**Aufgaben**
A) In welchem Umfang bestätigte das Berufungsgericht laut dem Urteilsauszug das Urteil?
B) Übersetzen Sie den folgenden Satz aus dem Urteilsauszug ins Englische: „Die Revision ist zulässig, weil das Berufungsgericht die Hemmung der Verjährung nach § 27 Abs 2 KHVG unberücksichtigt ließ.“
C) Drucken Sie einen Abschnitt des Urteilsauszugs wortgetreu ab. Beginnen Sie bei den Worten „Rechtliche Beurteilung“ und hören Sie nach „vom 5. 12. 2013 erfolgt.“ auf.

**Ausgangsdokument**
•••
Das Erstgericht gab der Klage statt. Es sprach auch den noch strittigen Teilbetrag zu, wobei es davon ausging, dass durch die zwischen den Parteien geführten Vergleichsverhandlungen der Ablauf der Verjährungsfrist gehemmt gewesen und Verjährung daher nicht eingetreten sei.

Über Berufung der beklagten Parteien bestätigte das Berufungsgericht das Urteil im Umfang von 74.895,46 EUR sA. Einen Teilbetrag von 31.039,69 EUR sA wies es ab, darunter die hier strittigen Kosten der Haushaltshilfe. Diese seien verjährt. Der Kläger habe verabsäumt, seine Klage nach Ende der Vergleichsgespräche im Jahr 2008 binnen angemessener Frist einzubringen. Die ordentliche Revision ließ das Berufungsgericht nicht zu.

Gegen dieses Berufungsurteil richtet sich die außerordentliche Revision des Klägers wegen unrichtiger rechtlicher Beurteilung und Mangelhaftigkeit des Berufungsverfahrens mit dem Antrag, das angefochtene Urteil dahin abzuändern, dass dem Kläger 91.387,46 EUR „s.A.“ zugesprochen werden; hilfsweise wird ein Aufhebungsantrag gestellt.

Die beklagten Parteien beantragen in ihrer durch den Obersten Gerichtshof freigestellten Revisionsbeantwortung, die Revision als unzulässig zurückzuweisen, in eventu ihr nicht Folge zu geben.

Rechtliche Beurteilung

Die Revision ist zulässig, weil das Berufungsgericht die Hemmung der Verjährung nach § 27 Abs 2 KHVG unberücksichtigt ließ. Das Rechtsmittel ist auch berechtigt.

Der Kläger macht geltend, dass es zu einem Abbruch der Vergleichsverhandlungen bis zum Erhalt des E‑Mails der drittbeklagten Partei vom 5. 12. 2013 nicht gekommen sei und er die Klage bereits am 9. 12. 2013 binnen angemessener Frist eingebracht habe. Überdies sei aufgrund der Meldung von Schadenersatzansprüchen an die drittbeklagte Partei gemäß § 27 Abs 2 KHVG eine Fortlaufshemmung bis zum Zeitpunkt der Ablehnung der Schadenersatzansprüche eingetreten. Diese sei hinsichtlich der noch strittigen Forderungen erst mit Schreiben vom 5. 12. 2013 erfolgt.
•••
Gespeicherte Einträge:
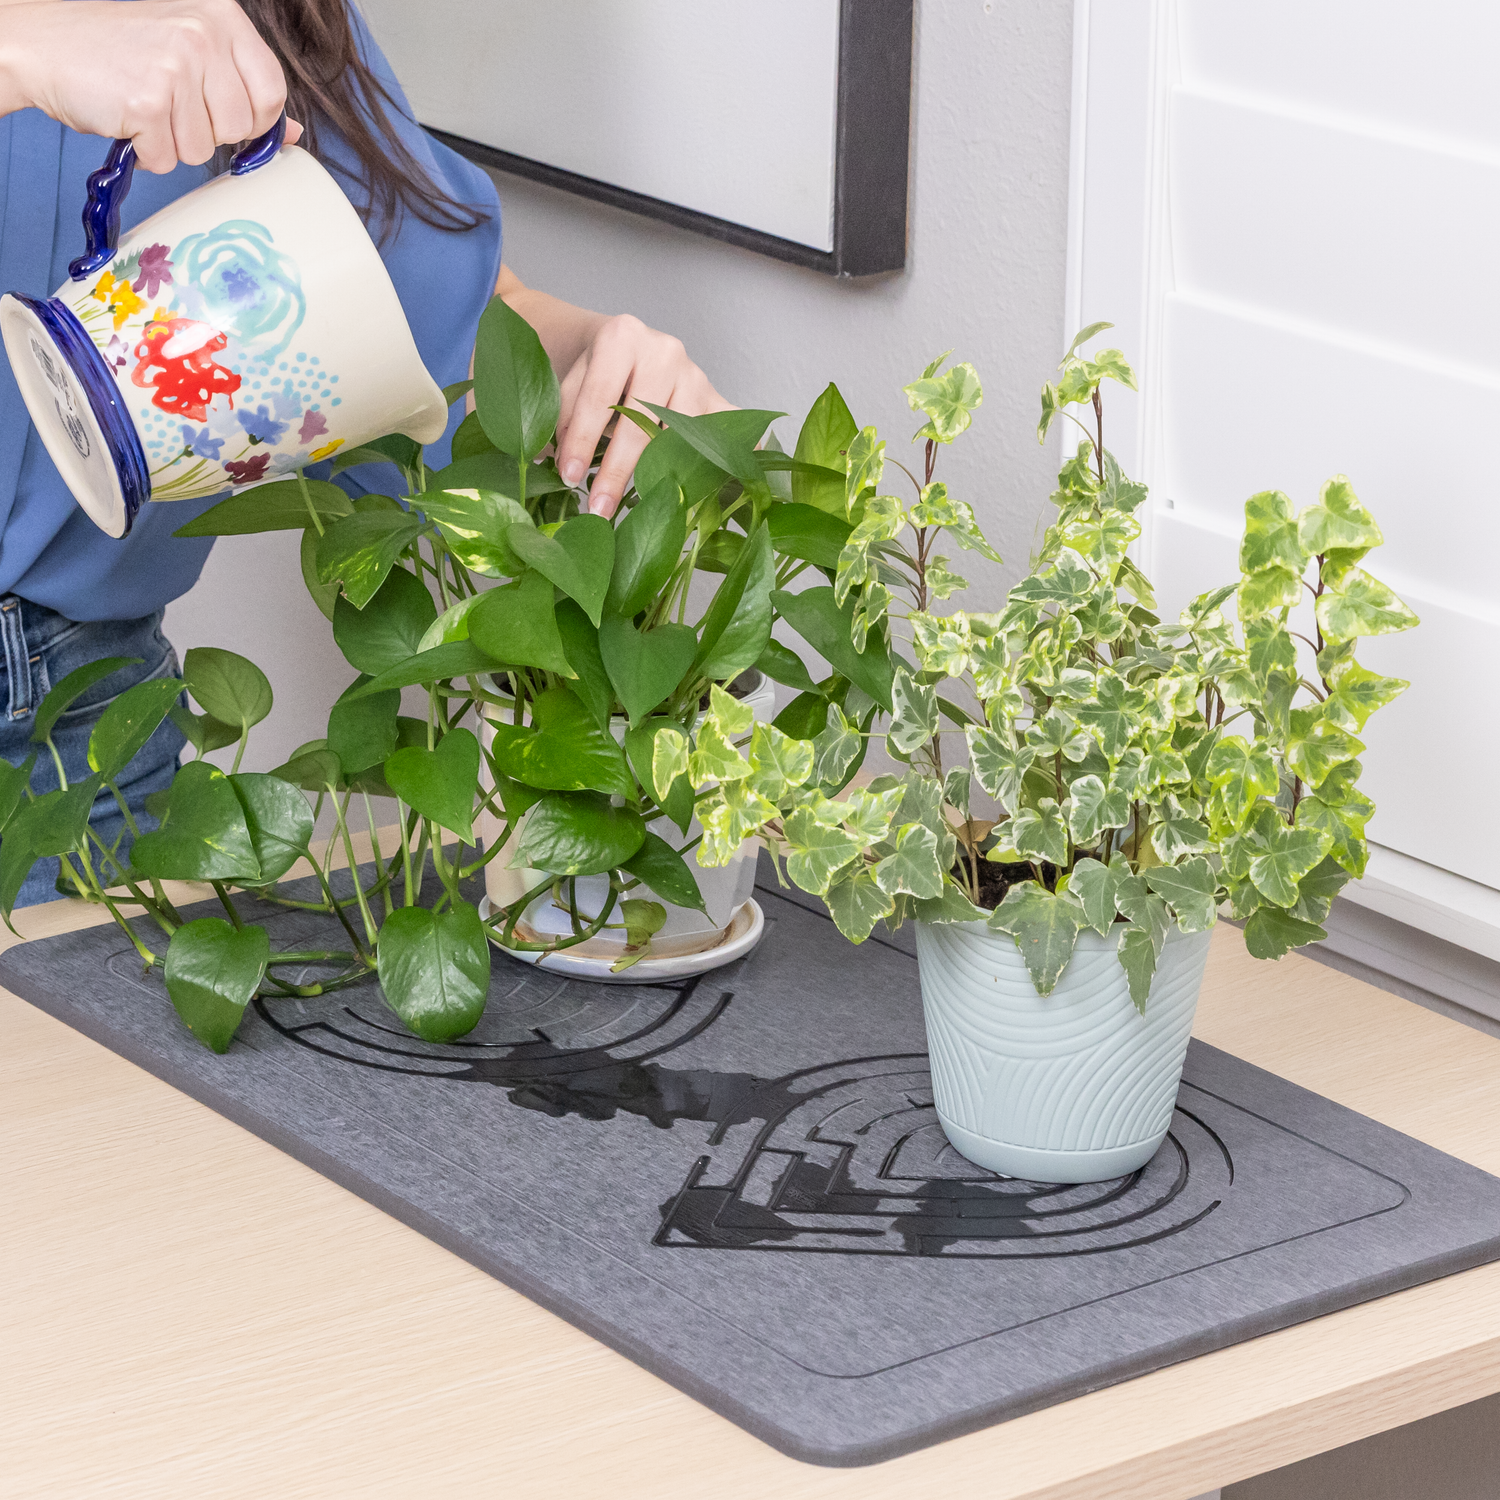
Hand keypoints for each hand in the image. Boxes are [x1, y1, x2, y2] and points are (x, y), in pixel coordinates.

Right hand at [0, 0, 301, 172]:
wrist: (46, 44)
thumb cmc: (122, 51)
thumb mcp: (192, 52)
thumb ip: (244, 88)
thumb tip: (294, 134)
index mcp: (221, 17)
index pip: (273, 91)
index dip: (254, 117)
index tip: (223, 112)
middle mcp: (201, 36)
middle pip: (239, 127)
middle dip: (207, 130)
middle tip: (170, 103)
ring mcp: (174, 68)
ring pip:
•••
**Antworten je Aufgabe**
A) Im Umfang von 74.895,46 EUR sA.

B) The appeal on points of law is admissible because the appellate court did not take into account the suspension of the limitation period under § 27 Abs 2 KHVG.

C)
Rechtliche Beurteilung

Die Revision ist zulässig, weil das Berufungsgericht die Hemmung der Verjährung nach § 27 Abs 2 KHVG unberücksichtigt ließ. Das Rechtsmittel ist auch berechtigt.

Der Kläger macht geltend, dass es zu einem Abbruch der Vergleichsverhandlungen bis zum Erhalt des E‑Mails der drittbeklagten Partei vom 5. 12. 2013 nicht gekommen sei und er die Klage bereits am 9. 12. 2013 binnen angemessener Frist eingebracht habe. Überdies sei aufgrund der Meldung von Schadenersatzansprüchen an die drittbeklagte Partei gemäß § 27 Abs 2 KHVG eine Fortlaufshemmung bis zum Zeitpunkt der Ablehnung der Schadenersatzansprüche eingetreten. Diese sei hinsichtlich der noch strittigen Forderungen erst mit Schreiben vom 5. 12. 2013 erfolgt.